I had some tpu 95a that was string a little, put it in the filament drier and forgot about for a few days. When I printed my part there wasnt any stringing at all.

Well, based on the feedback here and out of complete curiosity as well as the need to print another part, the 200g spool has been laying around in my office since the start of this post with 40% RH in the air. It had plenty of time to suck up moisture. I did nothing different with these two prints except one thing and look at the results side by side.

So you might be wondering, what was the difference if the two were printed sequentially.

The sole difference was that one on the left was printed using 0.28 layer height and the one on the right was using 0.08 layer height.

So it would appear that layer height may also affect the print. That is something I am still trying to wrap my head around.

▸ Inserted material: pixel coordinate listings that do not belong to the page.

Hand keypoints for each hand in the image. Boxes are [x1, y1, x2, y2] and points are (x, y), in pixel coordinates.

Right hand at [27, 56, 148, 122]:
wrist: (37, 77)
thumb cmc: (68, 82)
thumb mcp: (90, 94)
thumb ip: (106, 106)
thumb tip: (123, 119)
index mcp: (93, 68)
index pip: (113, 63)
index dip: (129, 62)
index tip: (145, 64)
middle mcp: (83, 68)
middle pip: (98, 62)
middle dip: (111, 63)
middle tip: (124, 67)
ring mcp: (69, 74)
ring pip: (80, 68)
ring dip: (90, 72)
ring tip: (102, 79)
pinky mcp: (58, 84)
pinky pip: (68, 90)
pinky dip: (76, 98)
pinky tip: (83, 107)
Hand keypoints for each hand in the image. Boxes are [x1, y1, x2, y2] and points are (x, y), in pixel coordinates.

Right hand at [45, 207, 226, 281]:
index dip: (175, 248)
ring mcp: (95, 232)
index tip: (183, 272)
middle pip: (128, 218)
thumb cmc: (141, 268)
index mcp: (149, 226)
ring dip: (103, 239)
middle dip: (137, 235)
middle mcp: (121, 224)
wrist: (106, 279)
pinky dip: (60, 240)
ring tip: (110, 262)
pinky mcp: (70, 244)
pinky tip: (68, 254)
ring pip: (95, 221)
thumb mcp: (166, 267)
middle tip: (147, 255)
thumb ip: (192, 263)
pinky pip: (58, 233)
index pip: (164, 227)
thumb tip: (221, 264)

Got anyone a way to print TPU with a 0.2 nozzle?
I got 0.4 running ok, but need more detials…

Thanks!

Lol this stuff is about a 3 out of 10 for printing. Try something harder like POM.

Tpu. Dry, slow print speed, slow retract and detract speed are key. And if using pei something like nano polymer down is a barrier if you don’t want to pay the part off a hot build plate or dump some isopropan all around the edges of the part peel it off.